Not PC has done a superb post about Borlaug whose death I heard of from the BBC World Service - which gave an extended report on his achievements. Something I gather the NZ media, so dismissive of the blogosphere, couldn't. However, I am sure if virtually all NZ reporters and journalists were asked who he was, they wouldn't know.
So it's worth saying now how I share PC's disgust, that TVNZ does not have anything about him on its "news" website, neither does the NZ Herald or Stuff. TV3 did of course, to its credit.
So just think next time the mainstream media (bar TV3) criticise the blogosphere for not being "real journalism", ask yourself how many of these onanistic "copy a government press release" monkeys can hold down a sustainable debate on anything of substance that doesn't involve celebrity gossip, political scuttlebutt or sport?

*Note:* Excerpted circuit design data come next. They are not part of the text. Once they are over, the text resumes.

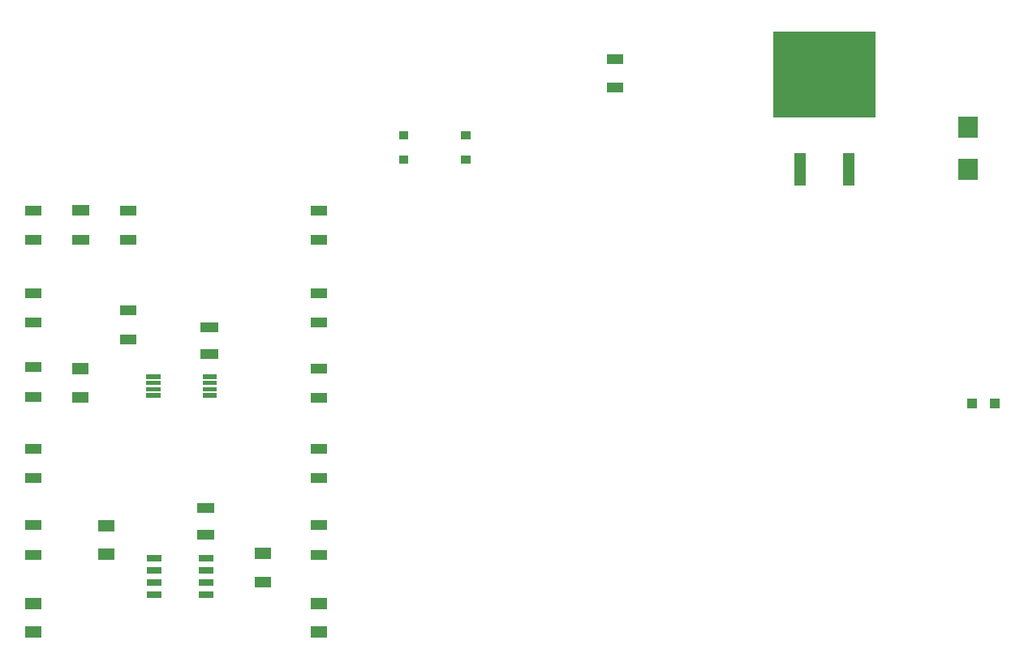
<source format=gtp>
G04 Layer: TopPasteMaskLayer*
G04 EasyEDA v6.4.19.3, 2021-03-31T08:50:56+02:00*
G04 7e8d071977a24ced90268045b7a9a018,03b0b1bb86a94345b9bcc081285aab9b,10*
G04 Gerber Generator version 0.2*
G04 Scale: 100 percent, Rotated: No, Reflected: No *
G04 Dimensions in inches *
G04 leading zeros omitted , absolute positions ,3 integer and 6 decimal *
%FSLAX36Y36*%
%MOIN*%

%ADD16R,0.0847X0.0866*%
%ADD17R,0.0669X0.0433*%
%ADD20R,0.0717X0.0402*%
%ADD21R,0.0709X0.0413*%
%ADD23R,0.0669X0.0453*%
%ADD24R,0.0495X0.1350*%
%ADD26R,0.0394X0.0394*%

%LPD*%
D16*
G01*
X5915000Y2361610D03*
G01*
X5915000Y2188389D03*
D17*
G01*
X4465000Y2527910D03*
G01*
X4465000Y2642089D03*
G36*
X2540294Y1344729D02*
G01*
X2598365Y1344729D01*
X2598365Y1327009D01*
X2540294Y1327009D01*
G37*
G36*
X2540294Y1319140D02*
G01*
X2598365Y1319140D01*
X2598365Y1301419D01*
X2540294Y1301419D01*
G37*
G36*
X2540294Y1293539D02*
G01*
X2598365Y1293539D01*
X2598365Y1275820D01*
X2540294Y1275820D01*
G37*
G36*
X2540294Y1267950D02*
G01*
X2598365Y1267950D01*
X2598365Y1250229D01*
X2540294Y1250229D01*
G37*
G36*
X2771634Y1267950D02*
G01*
X2829705Y1267950D01*
X2829705Y1250229D01*
X2771634Y1250229D01*
G37*
G36*
X2771634Y1293539D02*
G01*
X2829705Y1293539D01*
X2829705Y1275820D01*
X2771634Y1275820D01*
G37*
G36*
X2771634Y1319140D02*
G01*
X2829705Y1319140D01*
X2829705Y1301419D01*
X2771634Y1301419D01*
G37*
G36*
X2771634Y1344729D02*
G01*
X2829705Y1344729D01*
X2829705Y1327009D01*
X2771634Y1327009D01*
G37*
G36*
X2543190Y602795D02*
G01*
X2603350Y602795D01*
X2603350Y577204D01*
X2543190Y577204D01*
G37*
G36*
X2543190Y552795D02*
G01*
X2603350Y552795D01*
X2603350Y527204D01*
X2543190Y527204D01*
G37*
G36*
X2543190Y502795D02*
G01*
X2603350Y502795D01*
X2603350Y477204D01*
X2543190Y477204D01*
G37*
G36*
X2543190Y452795D02*
G01*
X2603350Y452795D01*
X2603350Y427204D01*
X2543190Y427204D01*
G37*
G36*
X2756649Y452795D02*
G01*
X2816809Y452795D01*
X2816809Y427204D01*
X2756649Y427204D01*
G37*
G36*
X2756649Y502795D02*
G01*
X2816809Y502795D01*
X2816809Y477204D01*
X2756649Y477204D01*
G37*
G36*
X2756649Y552795D02*
G01*
X2816809Y552795D01*
X2816809Y527204D01*
X2756649Y527204D01*
G37*
G36*
X2756649Y602795D02*
G01*
X2816809Y602795D01*
X2816809Y577204D01*
X2756649Y577204D01*
G37*
G36*
X2749174Y815199D02*
G01*
X2820825Y815199D01*
X2820825Y775039D01*
X2749174Y775039D01*
G37*
G36*
X2749174Y704960D02*
G01*
X2820825Y704960D01*
X2820825Y664800D01*
X2749174Y664800D01*
G37*
D20*
G01*
X2800000Y1429879D03*
G01*
X2800000Y1540120D03*
D21*
G01*
X2465000Y1488980D03*
G01*
X2465000Y1611019D03*
G36*
X2234565Y2041689D02*
G01*
X2305434Y2041689D01*
X2305434Y2000349D01*
X2234565Y2000349D01*
G37*
G36*
X2234565Y1919650D02*
G01*
X2305434Y1919650D01*
X2305434Y1878310D01*
X2234565Y1878310D01*
G37*
G01*
X2465000Y1900940D03*
G01*
X2465000Y2019059D03*
G01*
X3250000Y603980D03*
G01*
X3250000Y726019D03*
G01*
X3250000Y918980D03*
G01*
X3250000Y1041019D03*
G01*
X3250000Y1248980D03*
G01*
X3250000Y1371019D03*
G01*
X3250000Y1558980D03*
G01*
X3250000Y1681019D03*
G01*
X3250000Y1898980D03*
G01*
X3250000Y2021019D03*
G01*
X2075000Y1898980D03*
G01*
X2075000Y2021019D03*
G01*
X2075000Y1558980D03*
G01*
X2075000Y1681019D03*
G01*
X2075000Y1253980D03*
G01*
X2075000Y1376019D03*
G01*
X2075000Y918980D03*
G01*
X2075000Y1041019D03*
G01*
X2075000Y603980D03*
G01*
X2075000Y726019D03*
G36*
X3577875Y2345749D02*
G01*
X3617245Y2345749D01*
X3617245Y2314250D01*
X3577875Y2314250D01*
G37*
G36*
X3577875Y2245749D02*
G01*
X3617245Y2245749D01*
X3617245Y2214250D01*
X3577875Y2214250D01*
G37*
G36*
X3833774Y2245749D02*
G01*
X3873145Y2245749D01*
X3873145Y2214250D01*
X3833774Y2214250D01*
G37*
G36*
X3833774Y2345749D02*
G01*
X3873145Y2345749D01*
X3873145Y2314250D01*
X3833774Y2314250D01*
G37*
G36*
X2236535Y1391379D02*
G01*
X2303464Y1391379D01*
X2303464Y1346100D01*
X2236535Y1346100D01*
G37*
G36*
X2236535Y1273270D02*
G01*
X2303464Y1273270D01*
X2303464Y1227990D01*
X2236535Y1227990D01*
G37*
D23*
G01*
X3250000Y286260D03*
G01*
X3250000Y404369D03*
G36*
X2986535Y631379D02*
G01*
X3053464Y631379D01*
X3053464Y586100D01*
X2986535Y586100D01*
G37*
G36*
X2986535Y513270D02*
G01*
X3053464Y513270D01*
X3053464Y467990D01*
X2986535Y467990D01*
G37*
G01*
X2375000Y606260D03*
G01*
X2375000Y724369D03*
G01*
X2075000Y286260D03*
G01*
X2075000Y404369D03*
D24*
G01*
X5225590Y2188859D03*
G36*
X5115000Y2756359D02*
G01*
X5535000Y2756359D01*
X5535000Y2401359D01*
X5115000Y2401359D01*
G37*
G01*
X5424409Y2188859D03*
D26*
G01*
X6027240Y1225000D03*
G01*
X5932759Y1225000D03*
M02*

</source>
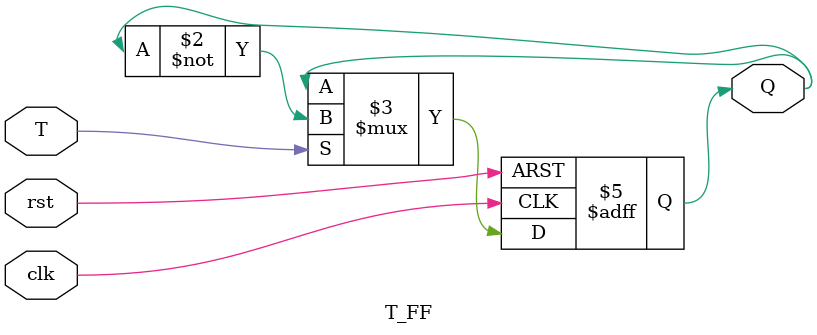
<source format=v>
module T_FF ( 
    input wire clk,
    input wire rst,
    input wire T,
    output reg Q
);
    always @(posedge clk or posedge rst) begin
        if(rst)
        Q <= 0;
        else if(T)
        Q <= ~Q;
    end
    
endmodule
</source>
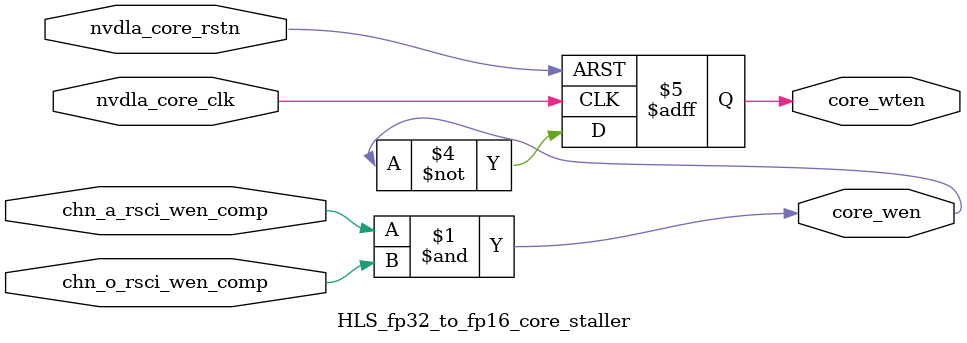
<source format=v>
module HLS_fp32_to_fp16_core_staller (
  nvdla_core_clk, nvdla_core_rstn, core_wen, chn_a_rsci_wen_comp, core_wten, chn_o_rsci_wen_comp
);
  input nvdla_core_clk;
  input nvdla_core_rstn;
  output core_wen;
  input chn_a_rsci_wen_comp;
  output core_wten;
  reg core_wten;
  input chn_o_rsci_wen_comp;
  assign core_wen = chn_a_rsci_wen_comp & chn_o_rsci_wen_comp;
  always @(posedge nvdla_core_clk or negedge nvdla_core_rstn) begin
    if ( ~ nvdla_core_rstn ) begin
      core_wten <= 1'b0;
    end
    else begin
      core_wten <= ~ core_wen;
    end
  end
endmodule
</source>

UPDATE: WSJ has one of the best statements yet on Borlaug
"Today, famines—whether in Zimbabwe, Darfur or North Korea—are politically induced events, not true natural disasters.
In later life, Borlaug was criticized by self-described "greens" whose hostility to technology put them athwart the revolution he had set in motion. Borlaug fired back, warning in these pages that fear-mongering by environmental extremists against synthetic pesticides, inorganic fertilizers and genetically modified foods would again put millions at risk of starvation while damaging the very biodiversity those extremists claimed to protect. In saving so many, Borlaug showed that a genuine green movement doesn't pit man against the Earth, but rather applies human intelligence to exploit the Earth's resources to improve life for everyone."Ask yourself whether those that call themselves Green are of the former or latter category in that sentence.